Monday, July 31, 2017

Ping ~ Pong: the dynamics of relationship

Ping ~ Pong:
the dynamics of relationship

Copyright 2017 By Ralph M. Ferraro, MSW, ACCSW, LCSW-R

In graduate school, Professor Fox, asked the class to write an article on relationship and be creative.

I thought for a while and the idea of ping pong came to mind.

The analogy of a ping pong game could be used to describe a relationship with oneself, or a relationship with another.

Ping~Pong allows the paradox of relationship to manifest. 

It also highlights how one enters relationship, how one responds to relationship, and the quality of the vibrational exchange.

Imagine each player in the match assumes multiple dimensions. Each player is the person holding the paddle, the paddle itself, the way the paddle interacts with the ball, the ball itself and the response to the serve of the other paddle. Each element is an emotional energy dynamic.

A key question arises in terms of how does one view the game of ping pong.

Do you use a typical sports perspective? One of us has to win, one has to dominate. The objective being to serve the ball, our vibrational offering of ourself, in such a way as to make the other person miss the ball or hit the ball foul. It is a competitive stance, a dominatrix (gender neutral, could be a man or a woman) stance toward the other. The perspective someone has to win, and the other has to lose. Someone is better, someone is lesser.
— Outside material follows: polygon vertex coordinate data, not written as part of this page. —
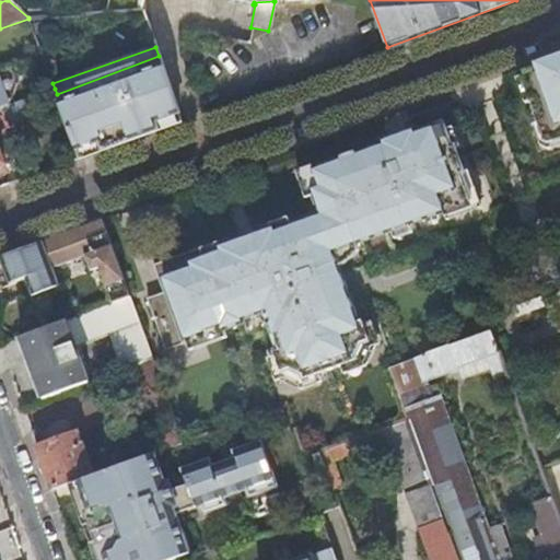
[(559,54),(536,62),(537,66),(525,71),(549,138),(559,132),(559,54)]
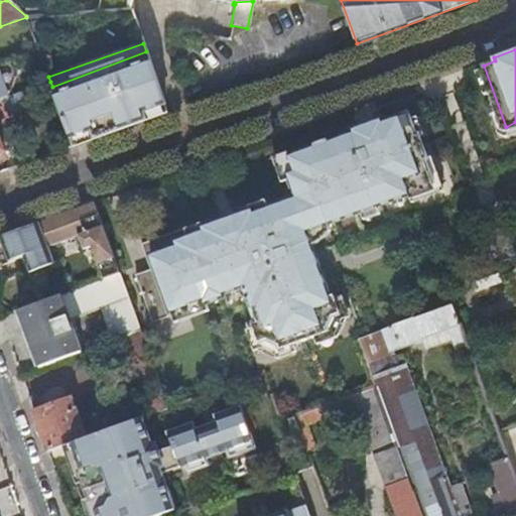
[(96,138),(147,119),(144,112),(165,105),(146,51),(52,87),(53,92),(72,139),(94,131),(96,138)]
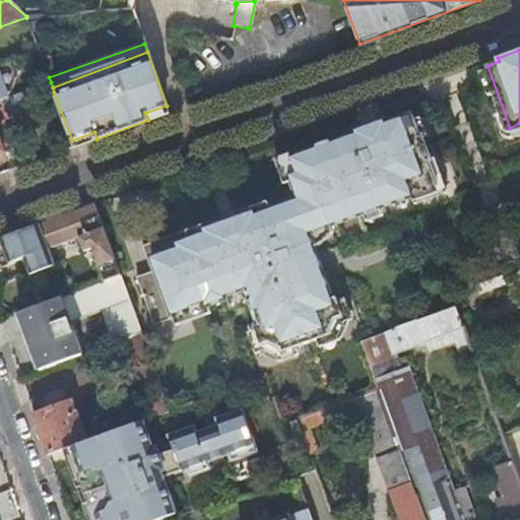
[(0,75),(8,98),(14,95),(12,90),(15,77),(9,60),(0,63),(0,75)]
Does the stance take the perspective of getting and maintaining a flowing volley? In this case the winner is each server who can maintain the volley. The relationship sustains and nourishes itself.  If there is a loser, it is because one server or perhaps both servers allowed the serve to spin off the table consistently.

The stance, the perspective of a flowing volley, allows a person to find their own rhythm, their own value. It allows each element in the game to vibrate joy. To be who they are and to interact with another. Both can refine their flow, serve, and move toward their goal. The volley enhances the relationship between equals.
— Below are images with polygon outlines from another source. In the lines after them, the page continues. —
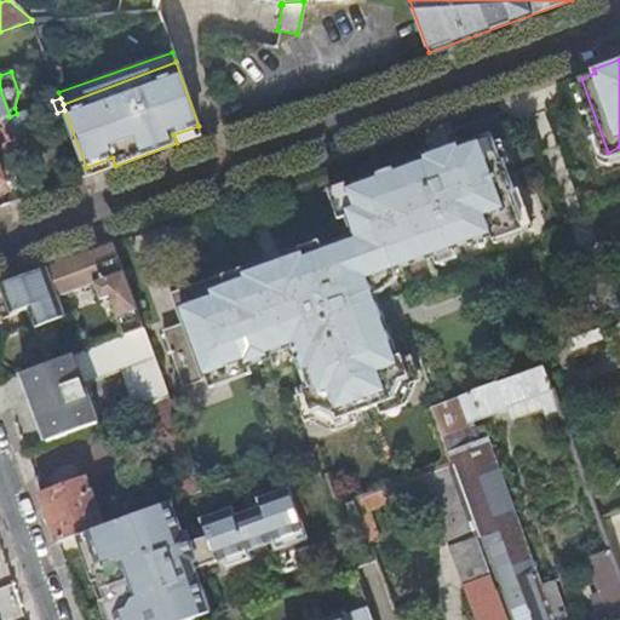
[(0,207),(3,207),(0,201),(0,187),(1,184),(0,184),(0,183),(6,182),(0,165),(0,151),(4,150),(1,144),(53,125),(45,103),(17,114),(10,116),(0,119),(0,207)]
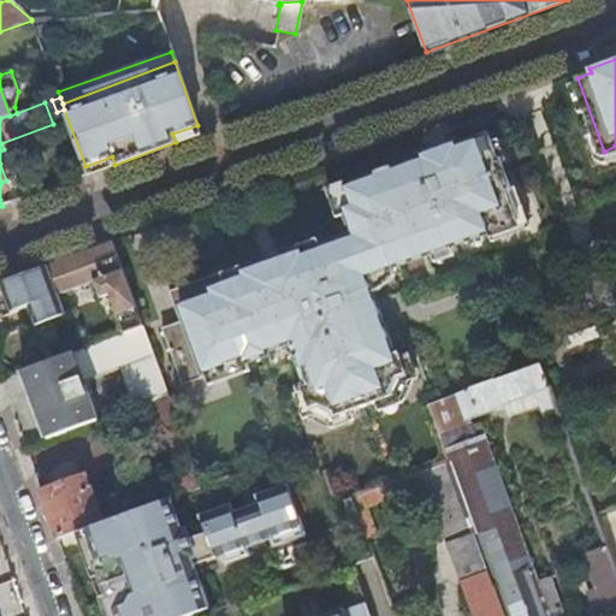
[(298,353),(296,359),(306,385),(301,386),(309,412),(317,409),(331,414),(333,419),(392,397),(392,392),(397,379),(406,377),(397,353),(391,354),(365,278),(486,234),(485,230),(515,219),(505,193),(508,190),(498,164),(495,165),(485,137),(454,148),(452,144),(418,158),(419,160),(335,191),(350,237),(298,256),(296,249),(238,271),(241,276),(223,282),(219,272),(169,291),(179,321),(161,329),(182,385),(266,356),(265,353),(286,345),(295,342),(298,353)]
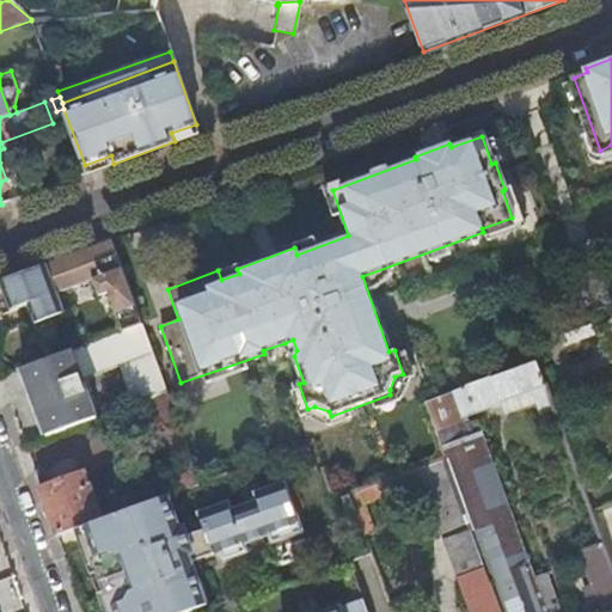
[(142,324),(112,239),(48,263),(59,292),(93,280),(99,295),(109,293),(123,332),(142,324)]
In having a ping~pong game with oneself, the volleys become quantum, i.e. entangled. The person is the energy of the paddle, the ball, and the response of the second paddle.
The person becomes the vibrational match of the spin and direction of the ball.

In having a ping~pong game with another, the volleys become quantum, i.e. entangled. Each person is holding the emotional energy of the other. Each person is caressing the emotional energy of the other. Each person is maintaining the flow of emotional energy with the other.

In both cases, the volley becomes an invitation to respond, to exchange emotional energy. The volley becomes an element of both personal and social growth.

Or
Each person distorts, fouls the energy of the other.  The game, the relationship becomes lopsided, toxic, controlled.  What is the quality of the emotional energy for the winner? What is the quality of the emotional energy for the loser?

Societal dictums seem to say, “nobody wants to lose.
Losing is a lousy feeling.”
Yet societal models, dictums, rubrics, seems to direct us to making the other lose. Accordingly, someone has to be the lesser.
Society, assuming it is a network that allows emotional energy to flow, seems to contribute to breaking relationship. Instead it creates a pecking order, who is on top, who is on the bottom.